Per Franco Nero, all'anagrafe Francesco Sparanero, la sintesi è nell'estrema semplicità con cui racconta un passato da raccogliere a fascicoli settimanali ed un presente sorprendente. Ed è proprio quest'ultimo che lo porterà domani al Cinema Partenio (ore 19, Zia Lidia Social Club) per il tour di "L'uomo che disegnò Dio", il suo secondo lavoro da regista che lo vede anche interprete principale. Il protagonista, Emanuele, è un anziano cieco con un grande dono: la capacità di ritrarre chiunque semplicemente udendone la voce. «Nasce da una storia vera di cui mi parlò qualche anno fa Eugenio Masciari. A Torino c'era un non vedente che ascoltando la voce dei suoi interlocutori, riusciva a ricostruirne i lineamenti con la pastilina».

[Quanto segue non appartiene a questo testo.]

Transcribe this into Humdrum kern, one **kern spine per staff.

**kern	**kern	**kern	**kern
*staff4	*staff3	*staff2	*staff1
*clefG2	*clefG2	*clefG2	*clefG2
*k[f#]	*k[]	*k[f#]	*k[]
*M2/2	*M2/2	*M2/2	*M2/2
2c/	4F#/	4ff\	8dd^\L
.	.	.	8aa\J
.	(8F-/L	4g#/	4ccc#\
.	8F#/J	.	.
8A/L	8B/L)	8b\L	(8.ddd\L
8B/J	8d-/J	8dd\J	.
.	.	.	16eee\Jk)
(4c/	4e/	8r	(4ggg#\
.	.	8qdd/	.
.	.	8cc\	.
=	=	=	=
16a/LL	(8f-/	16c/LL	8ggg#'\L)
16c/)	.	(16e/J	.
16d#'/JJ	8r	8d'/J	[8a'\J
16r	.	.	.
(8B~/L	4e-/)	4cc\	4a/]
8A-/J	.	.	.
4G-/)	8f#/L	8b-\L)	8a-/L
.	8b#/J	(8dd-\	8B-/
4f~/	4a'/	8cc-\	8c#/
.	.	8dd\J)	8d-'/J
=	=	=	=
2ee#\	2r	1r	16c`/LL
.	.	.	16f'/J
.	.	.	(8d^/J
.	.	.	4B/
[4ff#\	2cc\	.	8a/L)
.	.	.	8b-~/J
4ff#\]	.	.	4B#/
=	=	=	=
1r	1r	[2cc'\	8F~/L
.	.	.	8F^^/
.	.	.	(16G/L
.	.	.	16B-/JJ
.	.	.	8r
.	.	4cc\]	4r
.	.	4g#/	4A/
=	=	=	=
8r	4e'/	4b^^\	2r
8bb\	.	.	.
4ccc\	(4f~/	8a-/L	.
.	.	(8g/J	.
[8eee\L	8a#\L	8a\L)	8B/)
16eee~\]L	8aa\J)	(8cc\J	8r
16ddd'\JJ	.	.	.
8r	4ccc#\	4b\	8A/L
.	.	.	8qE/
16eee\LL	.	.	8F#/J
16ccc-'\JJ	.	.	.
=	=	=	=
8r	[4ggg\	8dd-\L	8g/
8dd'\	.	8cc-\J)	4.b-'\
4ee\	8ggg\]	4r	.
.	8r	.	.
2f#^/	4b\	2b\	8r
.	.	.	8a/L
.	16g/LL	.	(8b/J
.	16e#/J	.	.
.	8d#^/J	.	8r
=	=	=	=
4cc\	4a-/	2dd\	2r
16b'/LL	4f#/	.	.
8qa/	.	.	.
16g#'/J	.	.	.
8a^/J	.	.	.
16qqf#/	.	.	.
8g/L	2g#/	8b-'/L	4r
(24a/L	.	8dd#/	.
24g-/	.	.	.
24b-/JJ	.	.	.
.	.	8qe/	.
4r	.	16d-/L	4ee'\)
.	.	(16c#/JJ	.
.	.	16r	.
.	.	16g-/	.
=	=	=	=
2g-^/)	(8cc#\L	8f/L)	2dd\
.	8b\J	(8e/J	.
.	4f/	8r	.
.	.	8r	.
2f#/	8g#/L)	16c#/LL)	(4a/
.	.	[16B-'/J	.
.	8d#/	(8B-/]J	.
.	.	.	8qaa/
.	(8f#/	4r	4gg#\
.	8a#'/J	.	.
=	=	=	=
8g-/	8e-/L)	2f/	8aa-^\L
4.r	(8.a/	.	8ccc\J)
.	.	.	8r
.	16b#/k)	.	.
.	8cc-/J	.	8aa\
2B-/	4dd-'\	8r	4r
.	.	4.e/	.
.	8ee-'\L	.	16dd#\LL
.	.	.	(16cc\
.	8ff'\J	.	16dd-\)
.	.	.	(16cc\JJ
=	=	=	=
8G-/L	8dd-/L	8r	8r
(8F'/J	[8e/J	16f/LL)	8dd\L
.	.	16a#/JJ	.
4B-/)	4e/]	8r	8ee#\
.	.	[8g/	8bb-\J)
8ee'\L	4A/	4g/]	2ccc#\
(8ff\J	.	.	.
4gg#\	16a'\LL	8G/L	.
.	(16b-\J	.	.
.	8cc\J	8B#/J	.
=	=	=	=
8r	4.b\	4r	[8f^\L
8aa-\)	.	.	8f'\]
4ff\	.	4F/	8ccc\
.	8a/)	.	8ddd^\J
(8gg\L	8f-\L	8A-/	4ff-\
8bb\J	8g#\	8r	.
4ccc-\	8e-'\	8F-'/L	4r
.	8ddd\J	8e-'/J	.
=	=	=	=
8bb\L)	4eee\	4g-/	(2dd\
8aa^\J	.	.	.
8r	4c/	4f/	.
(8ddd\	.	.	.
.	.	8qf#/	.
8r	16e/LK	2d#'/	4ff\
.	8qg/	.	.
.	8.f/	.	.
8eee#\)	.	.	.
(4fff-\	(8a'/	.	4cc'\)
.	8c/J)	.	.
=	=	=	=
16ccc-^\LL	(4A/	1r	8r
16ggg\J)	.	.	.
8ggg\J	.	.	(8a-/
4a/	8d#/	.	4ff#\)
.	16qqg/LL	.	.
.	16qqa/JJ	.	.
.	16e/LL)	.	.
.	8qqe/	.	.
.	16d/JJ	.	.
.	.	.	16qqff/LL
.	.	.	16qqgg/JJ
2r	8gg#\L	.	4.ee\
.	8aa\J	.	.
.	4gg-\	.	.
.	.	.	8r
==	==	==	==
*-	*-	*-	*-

Da qui l'idea: «Ho chiamato il mio sceneggiatore Lorenzo De Luca: "Dobbiamo fare questo film e niente studios, lo giriamo in un circo".
Circa 50 tra sceneggiati e fiction, ma in tv ci va di rado e, se l'accende, è solo per guardare lo sport: «Ora sto seguendo il tennis. C'è il torneo di Dubai. È uno sport che ho sempre praticato. Ancora oggi non rinuncio al mio doppio». È un grande appassionato di musica: «Amo il suono armeno e il duduk. Giuliano Taviani lo ha inserito nelle sue musiche per questo film. Sui titoli di coda ho voluto anche "Kumbaya my lord". Amo il jazz, amo il blues. Del resto il mio primo da film da regista è stato "Forever blues". All'Alexander Platz a Roma il mio amico Lino Patruno mi fa canticchiare un po' di canzoni». Tra queste "When you're smiling": «La cantava sempre Luciano De Crescenzo quando frequentavamo il New Orleans Cafè in via XX Settembre». Volendo citare proprio De Crescenzo: la vita andrebbe vissuta in larghezza più che in lunghezza: «Ho vissuto da privilegiato. Sono stato in più di 100 Paesi». Domani il ritorno ad Avellino: «È una città che mi ricorda i figli del presidente De Mita con cui ci siamo frequentati. Al Partenio poi ho giocato due volte con la Nazionale attori».